Proponents of conventional farming argue that organic farming allows for certain synthetic pesticides, and that synthetic pesticides used in conventional farming are less dangerous because they are made to have high strength in small doses, whereas synthetic pesticides in organic farming require higher quantities to achieve the same results. Also, all substances are harmful in large doses, but pesticides are consumed in small quantities. Synthetic chemicals should not be harmful so long as they are used properly.

In addition, irradiating is said not to pose a health risk. This practice is used on non-organic produce as a means of killing off potentially harmful microbes.
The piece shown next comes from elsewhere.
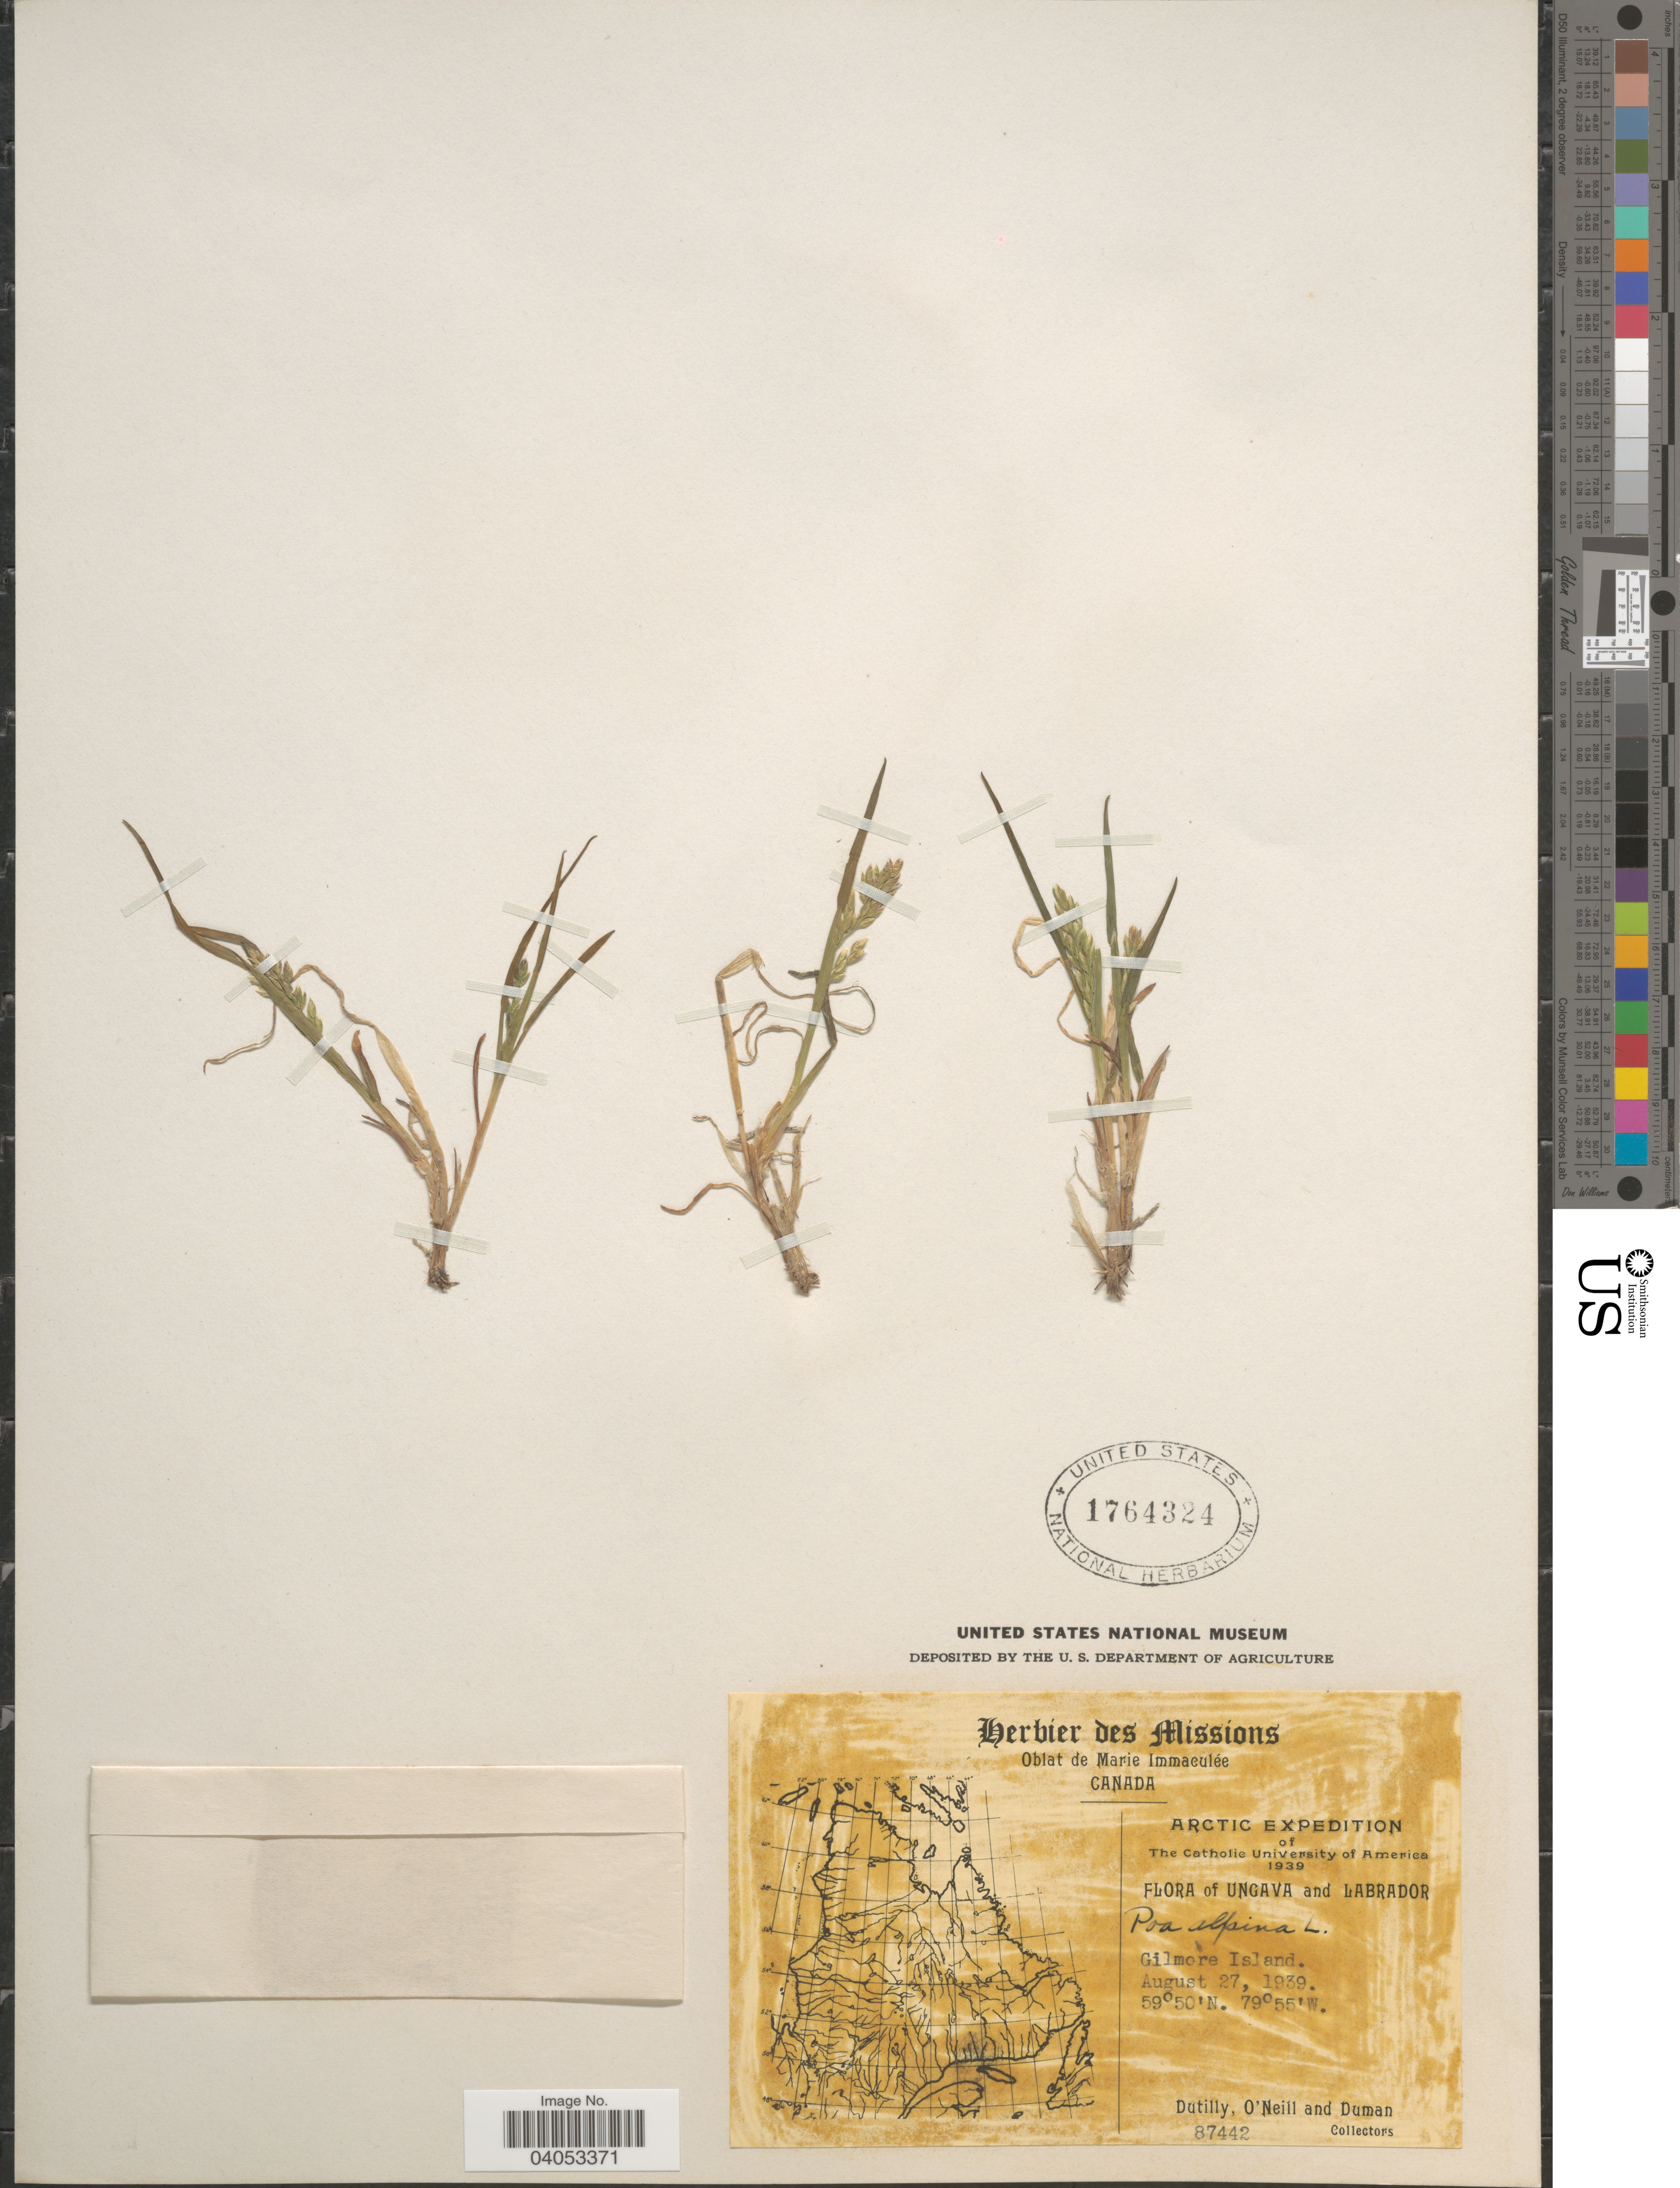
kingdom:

But conventional products have not been found to contain cancer-causing radiation from this practice.

Dangers in Conventionally-produced Oils

Consumers buying organic produce tend to concentrate on choosing a food containing less pesticides and no genetic modification. However, consumers selecting oils, are not only aware of pesticides, but also chemical additives. This is the single largest disparity between organic and conventional products. Organic products do not contain the chemical additives found in their conventional counterparts.

Chemical additives include artificial colors, flavors, preservatives, fillers, trans-fats, enhancers, stabilizers, and sweeteners. The purposes of these chemicals are to enhance visual appeal and palatability, and extend shelf life. Many of these chemicals present health risks and are known to accumulate in the body, eventually reaching toxic levels and resulting in medical problems. These substances are used on conventionally-grown whole produce, and are found in byproducts such as plant oils.

Common Chemical Additives

Hexane, commonly used in the extraction or distillation process for oils, is a product of gasoline manufacturing. It is notorious for being an air pollutant and for causing brain damage.

Popular preservatives added to many fats and oils are BHA and BHT, or Butylated Hydroxyanisole and Butylated Hydroxytoluene. These chemicals are derived from petroleum, and are added to prevent spoilage. These are carcinogenic substances, linked to high cholesterol, immune deficiencies, liver and kidney damage, infertility, and behavioral disorders. Propyl Gallate, a preservative commonly used with BHA and BHT, is a carcinogen associated with bowel inflammation, hormone disruption, and liver and kidney damage.

In Conclusion

There is controversy over whether the pesticides used in organic products are more toxic or less harmful than those used in conventionally-grown products. And evidence of whether or not genetic engineering poses a health hazard is foundation for confusion and uncertainty. However, organic products are guaranteed not to contain infamous chemical additives found in their conventional counterparts.

For those who do not consider pesticides a health risk, using conventional oils will not seem problematic or harmful. But if avoiding toxic chemical additives and potentially harmful genetic engineering is a priority, organic oils are the alternative.